Switch to a blade with fewer teeth for cutting thick materials like crown moldings. Then expect to spend 10 or 15 minutes on each joint to get a perfect fit. 

Before you tackle crown molding copes, practice on smaller moldings like base shoe or simple baseboards to gain confidence. Once you've mastered coping you'll never miter an inside corner again

I wrote all this once but lost it when trying to post. so I found this, courtisy of:
How To Cope Tight Joints | Tools | Reader's Digest


----------



## slownsteady (Dec 18, 2009)

Wow, Trimplus! Awesome first post!


----------



## 911handyman (Dec 25, 2009)

Miters are definitley a tough skill to master. There are many tricks and tips that lots of us have compiled. Here are a few: Put a back bevel of 3 degres on the piece if it's and outside miter you want the 2 outside pieces to meet. Inside corners do the same but you want most of the wood to meet, depending on if you are caulking the top or if your doing built ups. The best thing you can do is visualize how it will look or imagine what will happen. Also cut test pieces say that you cut a test piece of 4 inches and the angles are correct and fit nicely, then all you need to do is minus the 4 inches of the overall length. Thanks and good luck.


----------



## handyguys (Dec 28, 2009)

The reason miters rarely work correctly in inside corners is due to the fact that they are usually not 90deg. You have the squares and you see this, the angle changes depending on where and how its measured. take a straight edge from corner out. You will see do to the way the drywall is finished you may have a build-up of mud in the corner and a dip out about a foot. 

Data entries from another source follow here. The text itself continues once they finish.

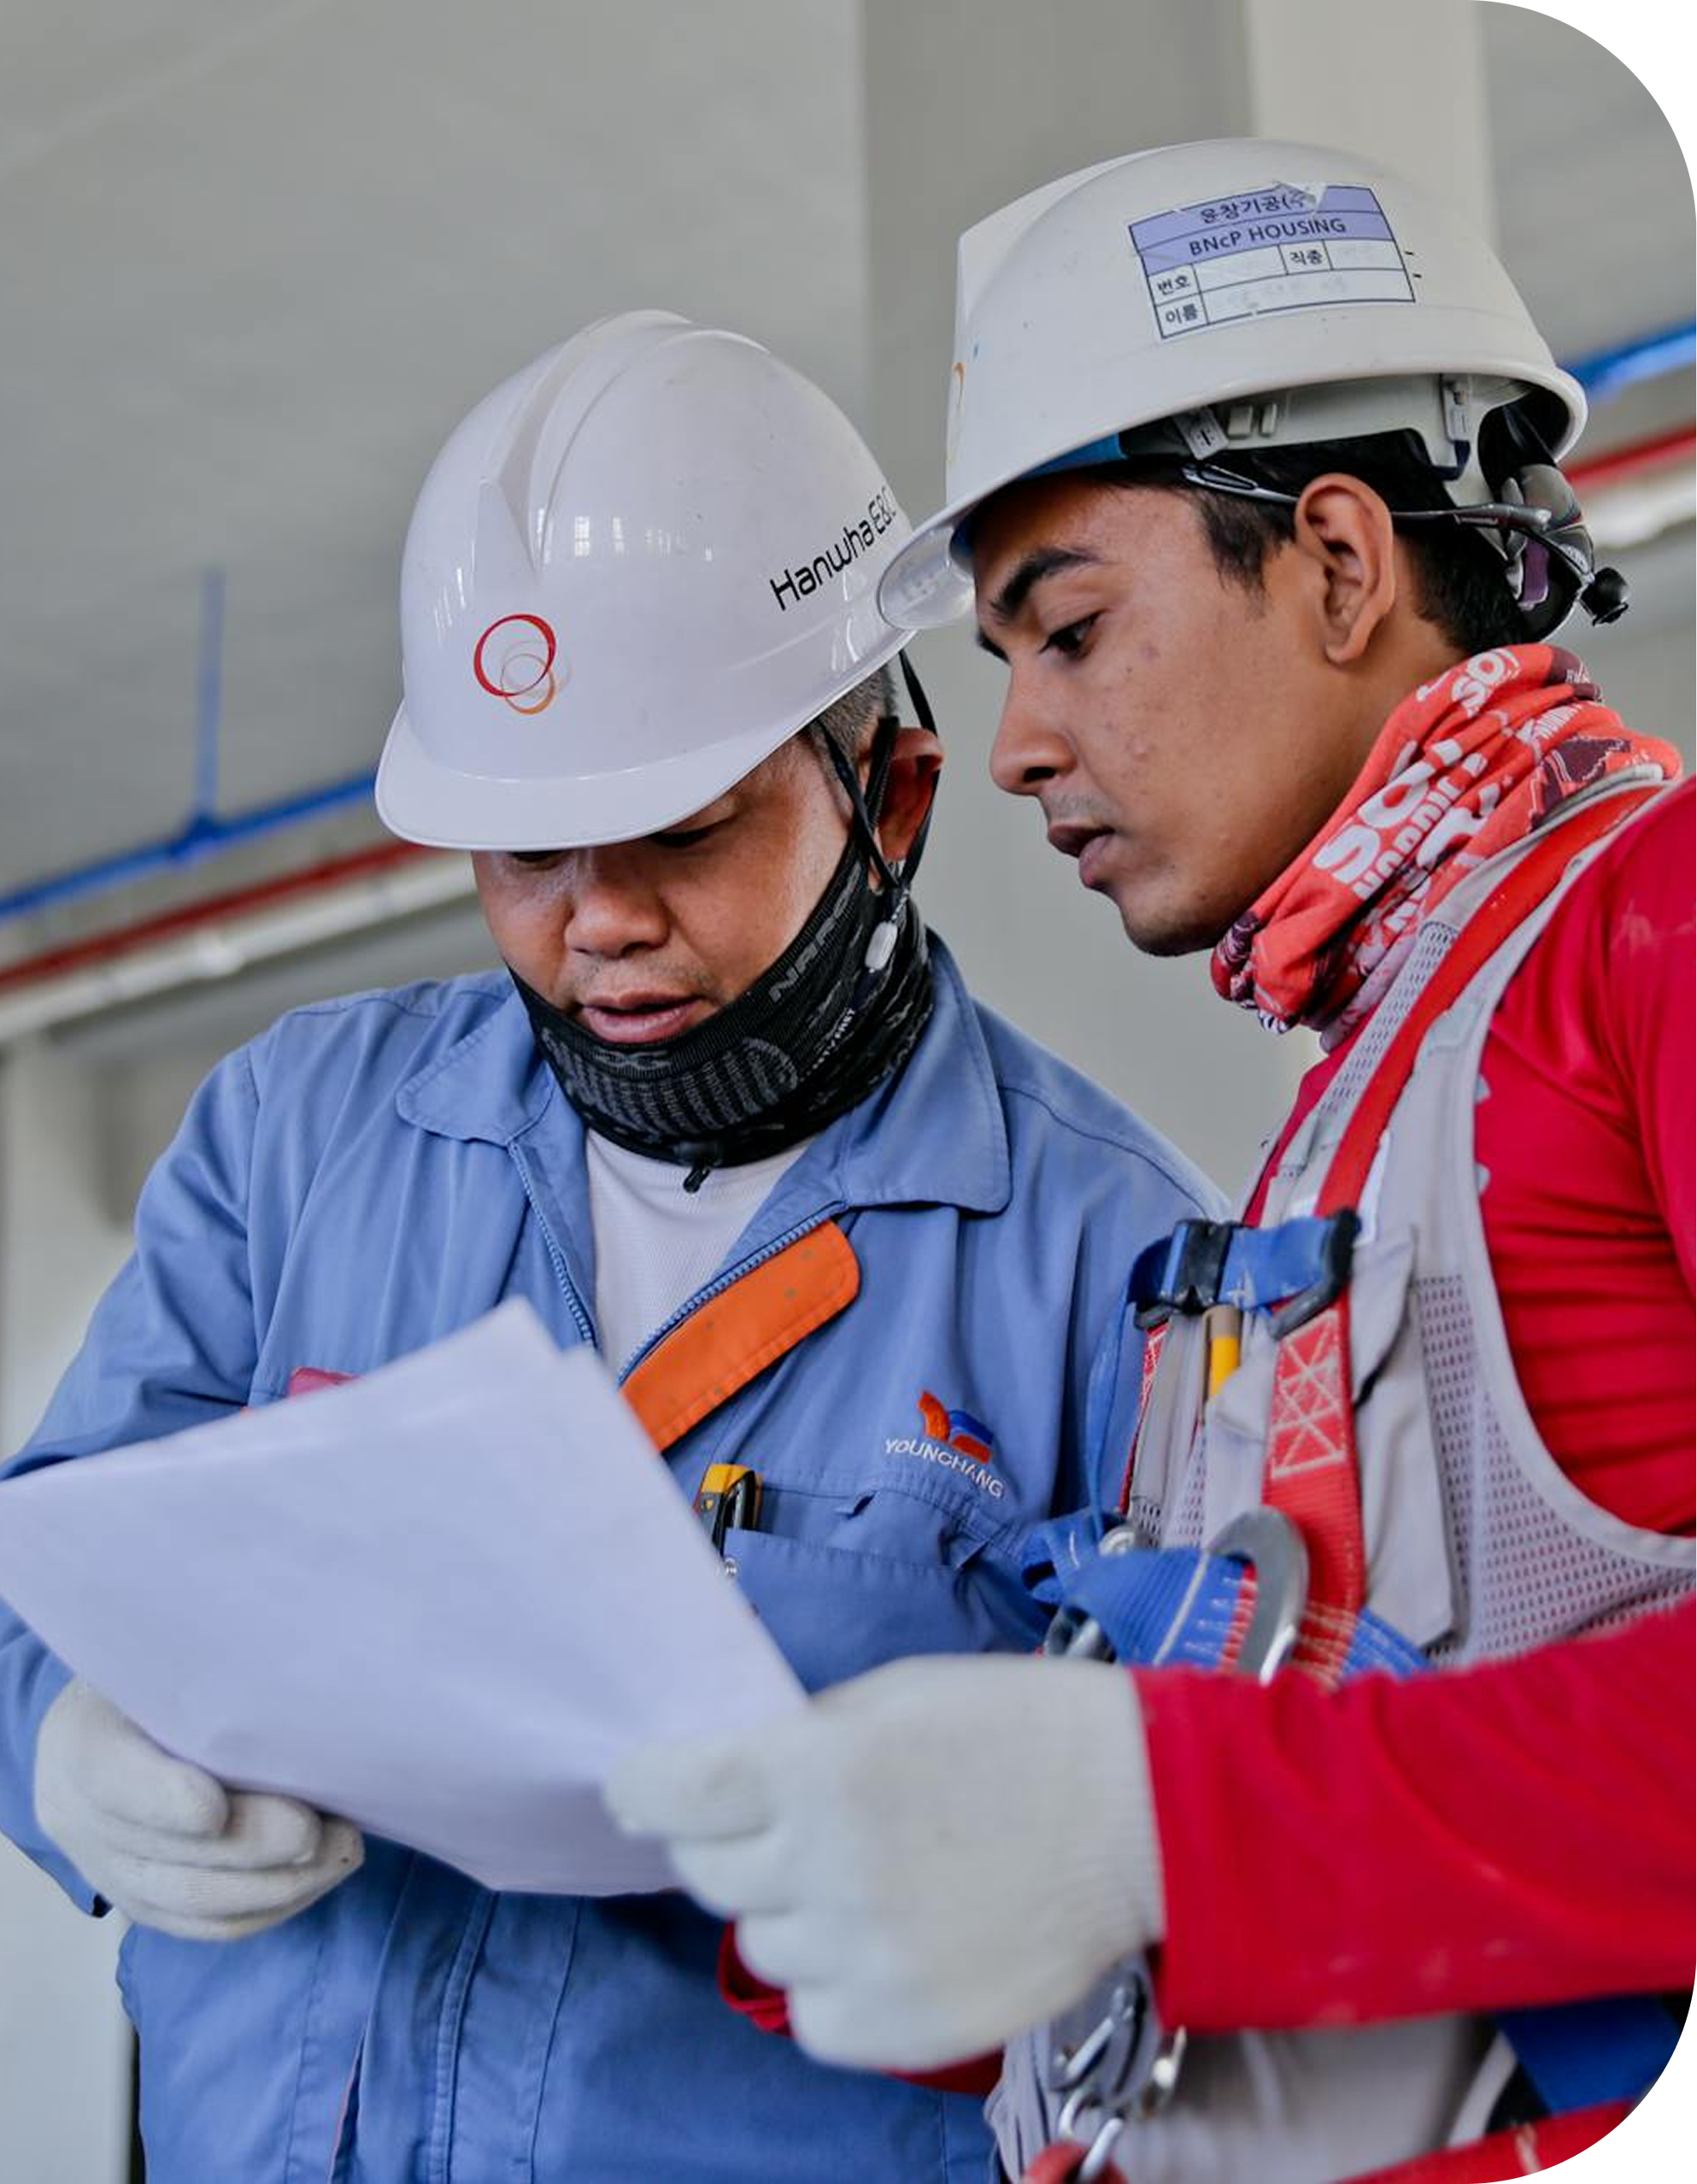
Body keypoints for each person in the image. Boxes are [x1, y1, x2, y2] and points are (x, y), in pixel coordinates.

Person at [0, 310, 1213, 2181]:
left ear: (891, 800)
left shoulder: (1110, 1261)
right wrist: (63, 1743)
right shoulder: (298, 1137)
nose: (594, 922)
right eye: (524, 853)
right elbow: (42, 1543)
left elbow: (1188, 1879)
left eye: (679, 835)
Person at [607, 146, 1697, 2184]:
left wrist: (1157, 1818)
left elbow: (1279, 1829)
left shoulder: (1649, 926)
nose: (1013, 742)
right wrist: (904, 1877)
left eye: (1067, 629)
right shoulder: (1360, 1090)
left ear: (1341, 564)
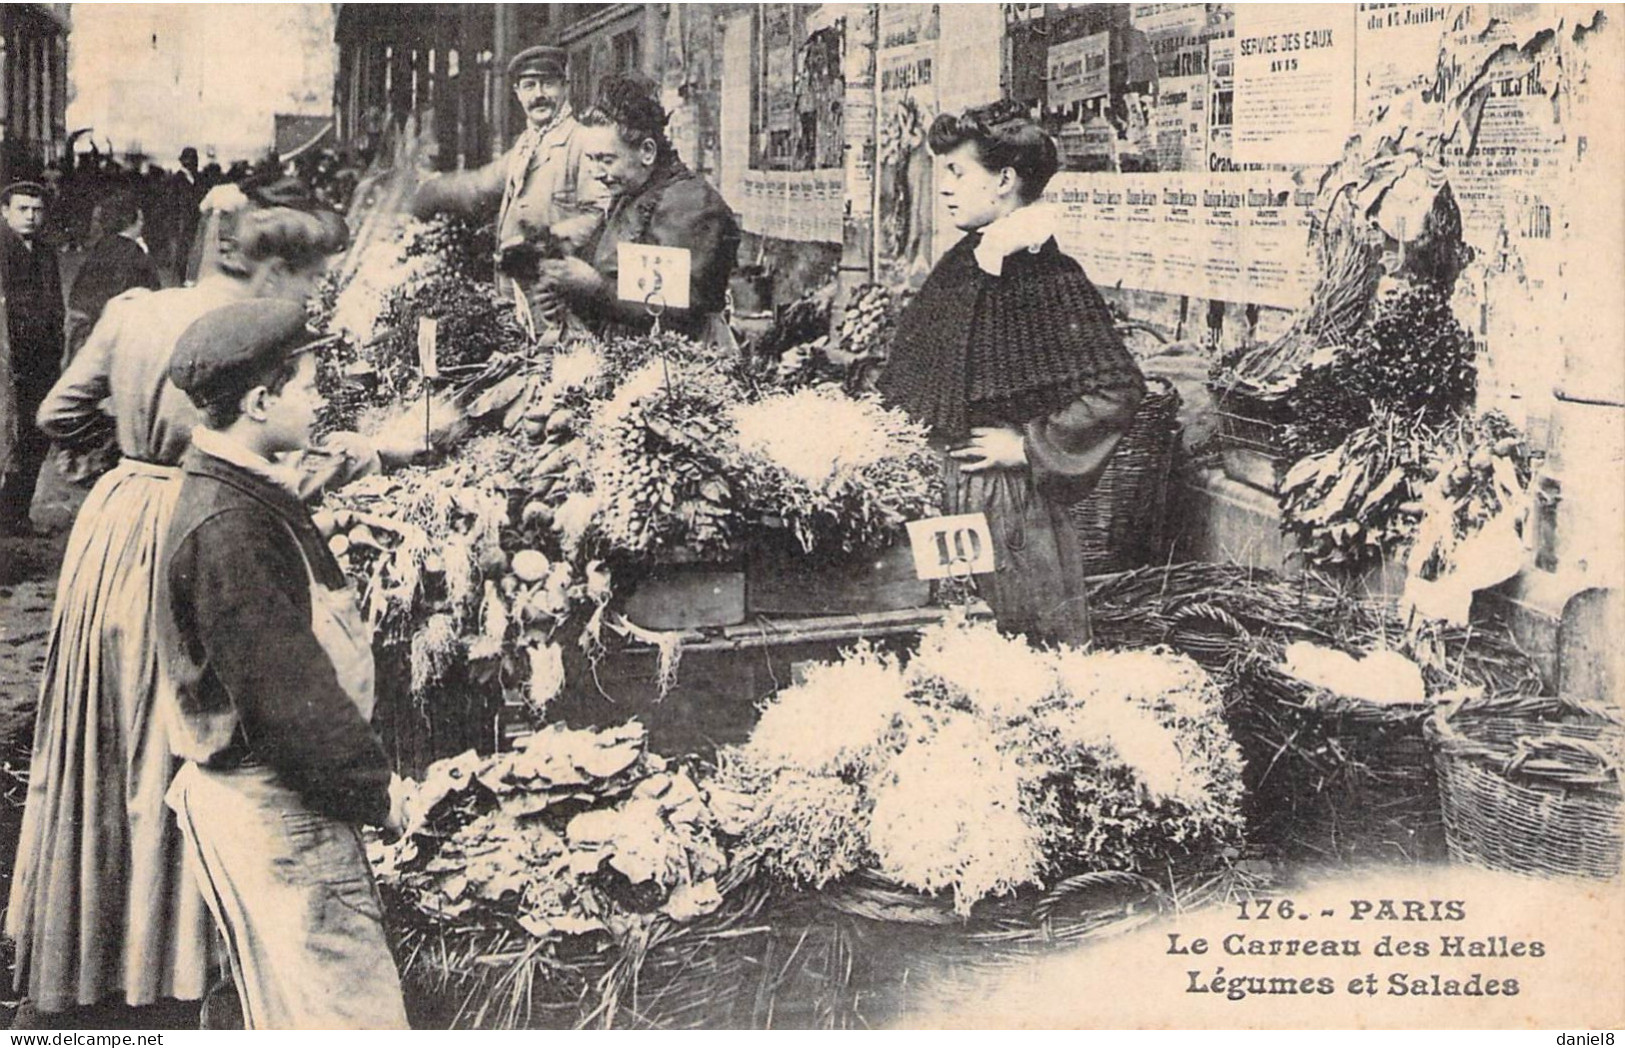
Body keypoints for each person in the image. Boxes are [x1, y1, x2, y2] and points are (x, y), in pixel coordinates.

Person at [6, 192, 444, 1027]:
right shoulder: (253, 354)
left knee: (109, 745)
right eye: (308, 274)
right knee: (187, 732)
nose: (314, 291)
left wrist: (123, 460)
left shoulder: (140, 310)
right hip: (190, 516)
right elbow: (274, 473)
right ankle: (179, 959)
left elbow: (57, 411)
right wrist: (378, 452)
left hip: (120, 522)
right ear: (270, 264)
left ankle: (94, 950)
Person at [159, 299, 408, 1029]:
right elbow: (287, 698)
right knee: (355, 1021)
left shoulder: (242, 485)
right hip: (281, 811)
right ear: (262, 402)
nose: (322, 397)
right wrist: (375, 793)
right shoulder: (231, 527)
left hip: (281, 798)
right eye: (309, 384)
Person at [876, 102, 1145, 647]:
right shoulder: (966, 259)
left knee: (1016, 659)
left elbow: (1117, 389)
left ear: (1003, 180)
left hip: (1007, 509)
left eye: (957, 172)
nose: (945, 188)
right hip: (942, 496)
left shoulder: (1049, 277)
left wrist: (1026, 446)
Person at [540, 74, 741, 344]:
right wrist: (568, 295)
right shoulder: (630, 193)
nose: (597, 173)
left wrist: (592, 287)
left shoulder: (691, 203)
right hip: (634, 352)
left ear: (647, 151)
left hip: (681, 363)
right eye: (591, 159)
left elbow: (676, 308)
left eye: (606, 160)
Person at [412, 45, 603, 294]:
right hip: (515, 294)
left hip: (557, 297)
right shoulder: (524, 145)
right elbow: (480, 186)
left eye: (548, 84)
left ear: (565, 87)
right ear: (517, 93)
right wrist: (431, 188)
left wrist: (544, 242)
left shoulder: (583, 142)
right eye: (529, 86)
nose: (539, 95)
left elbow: (598, 215)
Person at [58, 190, 163, 484]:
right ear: (137, 218)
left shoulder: (102, 248)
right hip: (117, 338)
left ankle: (84, 459)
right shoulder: (134, 254)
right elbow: (149, 302)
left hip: (86, 334)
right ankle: (103, 462)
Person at [0, 182, 65, 535]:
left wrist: (57, 347)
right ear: (4, 211)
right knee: (8, 435)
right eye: (23, 209)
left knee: (35, 435)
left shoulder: (45, 250)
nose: (30, 216)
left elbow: (55, 304)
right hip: (9, 360)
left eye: (37, 210)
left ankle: (14, 512)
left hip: (41, 361)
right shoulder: (3, 250)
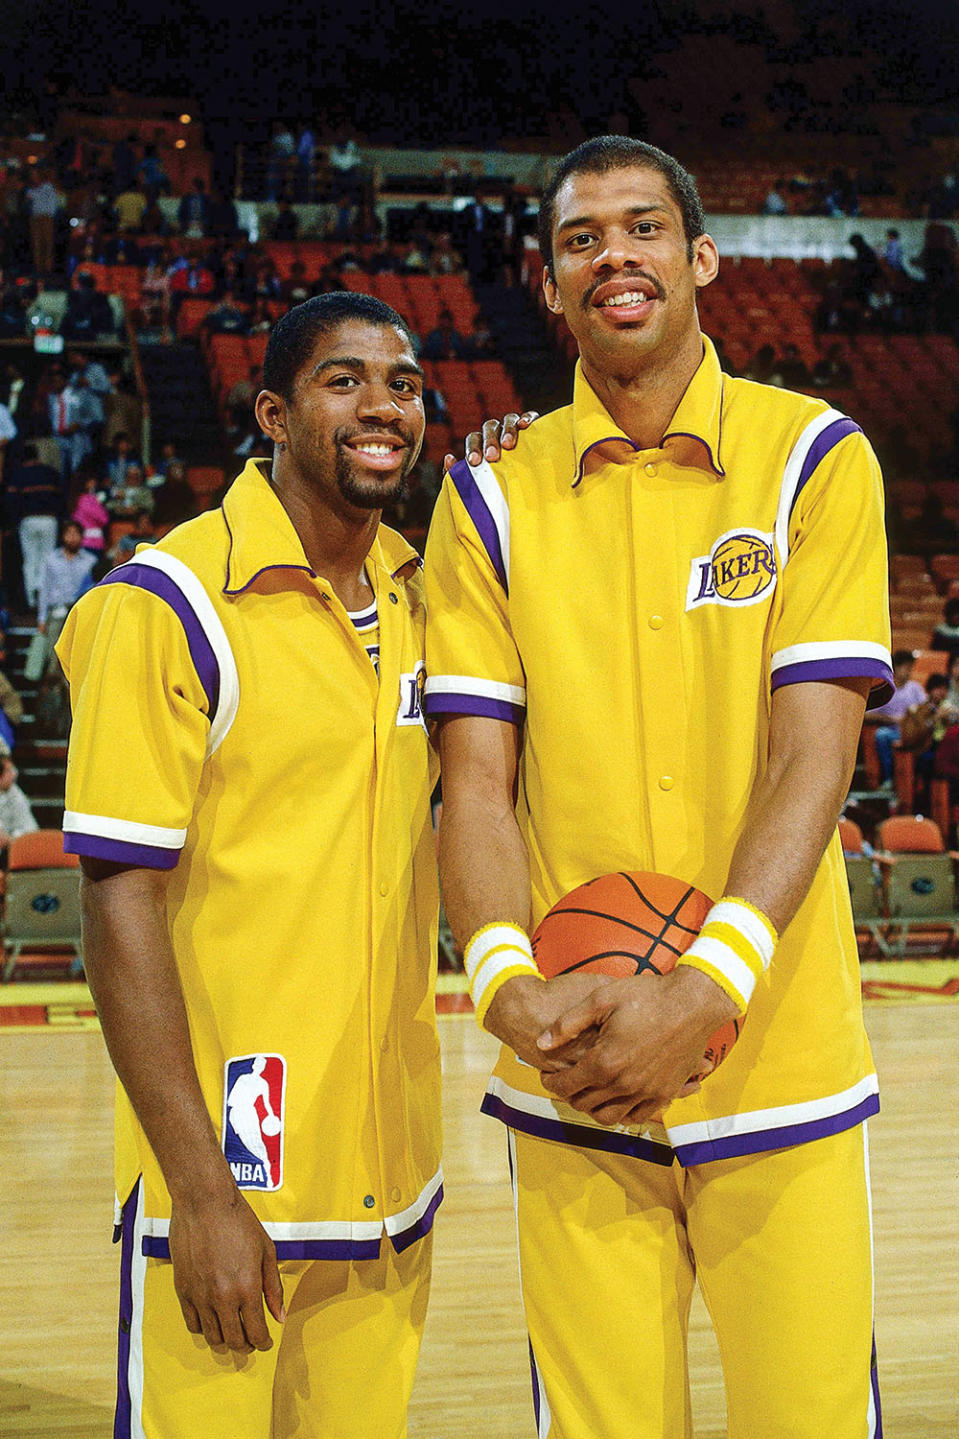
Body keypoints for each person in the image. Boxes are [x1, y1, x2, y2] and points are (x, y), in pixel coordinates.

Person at [424, 137, 892, 1439]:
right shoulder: (488, 493)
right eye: (581, 239)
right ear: (546, 281)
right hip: (573, 1069)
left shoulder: (812, 456)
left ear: (697, 258)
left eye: (641, 229)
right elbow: (470, 782)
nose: (612, 256)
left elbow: (816, 750)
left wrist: (708, 982)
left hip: (775, 1057)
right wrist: (511, 993)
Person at [56, 291, 443, 1439]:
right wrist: (201, 1191)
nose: (382, 404)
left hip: (390, 1176)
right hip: (234, 1178)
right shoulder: (164, 606)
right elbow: (118, 908)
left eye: (405, 382)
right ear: (272, 411)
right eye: (344, 378)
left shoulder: (429, 598)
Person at [867, 647, 927, 785]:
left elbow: (925, 709)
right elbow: (868, 715)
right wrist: (891, 719)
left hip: (912, 732)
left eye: (910, 668)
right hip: (893, 731)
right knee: (881, 735)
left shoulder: (915, 688)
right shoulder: (887, 688)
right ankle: (890, 777)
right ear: (896, 668)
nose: (909, 672)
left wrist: (911, 720)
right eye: (906, 668)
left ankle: (913, 780)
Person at [0, 744, 39, 846]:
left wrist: (9, 839)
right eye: (8, 771)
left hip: (7, 853)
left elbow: (31, 830)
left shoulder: (14, 793)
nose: (14, 774)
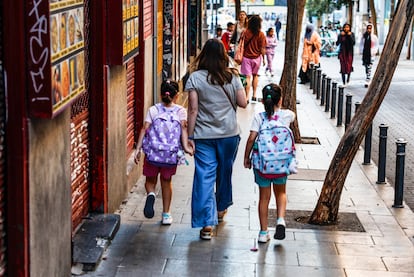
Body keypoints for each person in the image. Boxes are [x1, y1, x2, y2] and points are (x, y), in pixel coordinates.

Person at [185, 38, 248, 240]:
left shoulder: (195, 78)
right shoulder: (232, 77)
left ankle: (206, 225)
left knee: (204, 176)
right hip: (229, 135)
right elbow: (243, 103)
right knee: (225, 171)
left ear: (204, 55)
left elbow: (193, 110)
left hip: (204, 136)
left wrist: (190, 136)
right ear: (223, 56)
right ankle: (220, 209)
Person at [134, 80, 194, 225]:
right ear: (177, 95)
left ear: (161, 94)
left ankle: (152, 194)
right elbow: (184, 130)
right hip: (170, 155)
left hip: (152, 154)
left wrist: (137, 149)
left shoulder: (153, 110)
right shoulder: (180, 111)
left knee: (150, 181)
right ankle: (166, 214)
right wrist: (186, 147)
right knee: (166, 182)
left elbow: (144, 128)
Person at [243, 83, 295, 243]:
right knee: (281, 193)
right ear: (280, 100)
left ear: (263, 101)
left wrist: (246, 157)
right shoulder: (287, 115)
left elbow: (251, 138)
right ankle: (280, 219)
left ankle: (263, 232)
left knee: (264, 198)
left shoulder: (259, 117)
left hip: (263, 164)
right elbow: (291, 116)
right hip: (280, 163)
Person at [240, 15, 267, 102]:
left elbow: (241, 44)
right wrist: (264, 59)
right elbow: (262, 48)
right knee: (255, 76)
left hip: (246, 57)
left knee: (247, 77)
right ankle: (254, 95)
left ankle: (247, 97)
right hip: (257, 58)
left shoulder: (245, 32)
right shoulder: (261, 34)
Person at [359, 24, 378, 88]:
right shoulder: (364, 36)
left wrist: (374, 51)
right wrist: (361, 51)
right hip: (365, 54)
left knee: (369, 67)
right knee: (366, 67)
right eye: (368, 28)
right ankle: (368, 76)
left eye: (370, 28)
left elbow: (376, 45)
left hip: (371, 54)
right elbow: (361, 44)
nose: (369, 30)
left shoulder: (374, 37)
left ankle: (368, 80)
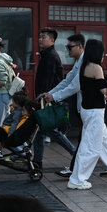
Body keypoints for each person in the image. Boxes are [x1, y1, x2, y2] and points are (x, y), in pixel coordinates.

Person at [69, 38, 107, 189]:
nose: (104, 54)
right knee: (91, 147)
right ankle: (77, 180)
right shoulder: (96, 67)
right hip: (94, 111)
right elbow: (103, 89)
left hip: (88, 109)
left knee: (106, 144)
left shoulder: (84, 66)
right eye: (103, 51)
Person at [39, 33, 86, 178]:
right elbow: (66, 82)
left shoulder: (85, 63)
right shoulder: (78, 62)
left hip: (90, 107)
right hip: (85, 107)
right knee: (98, 143)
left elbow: (74, 86)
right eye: (67, 46)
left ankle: (77, 170)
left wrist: (54, 97)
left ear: (80, 47)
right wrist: (50, 93)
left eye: (70, 47)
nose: (68, 50)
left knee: (92, 142)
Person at [31, 28, 76, 167]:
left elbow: (49, 81)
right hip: (47, 98)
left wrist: (43, 98)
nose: (40, 39)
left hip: (50, 100)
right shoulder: (46, 55)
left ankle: (74, 153)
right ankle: (37, 161)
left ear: (52, 40)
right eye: (39, 37)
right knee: (40, 130)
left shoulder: (51, 56)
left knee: (52, 131)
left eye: (43, 37)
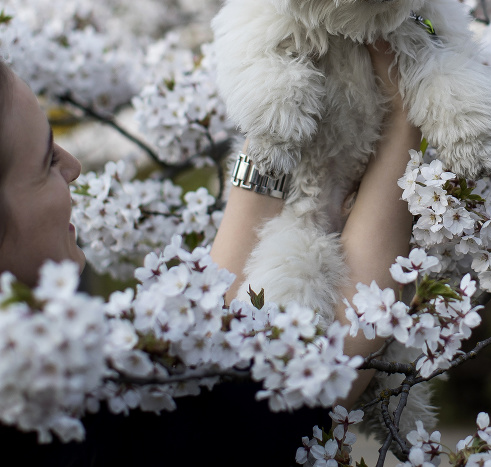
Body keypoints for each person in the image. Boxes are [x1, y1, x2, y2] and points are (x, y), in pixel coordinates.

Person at [0, 41, 419, 465]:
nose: (73, 167)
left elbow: (206, 336)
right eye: (47, 160)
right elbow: (318, 370)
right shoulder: (53, 402)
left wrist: (274, 127)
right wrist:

Bottom line. Its almost always best to cope inside. Thanks to trim plus you have a good starting point.


----------



## bobtheblindguy (Dec 29, 2009)

I just installed crown moulding. Had a heck of a time. Ending up over compensating the angles a degree or so to ensure a tight joint. Also cut test peices for every inside and outside corner.  I stained mine so using caulk wouldn't work. Good Luck


----------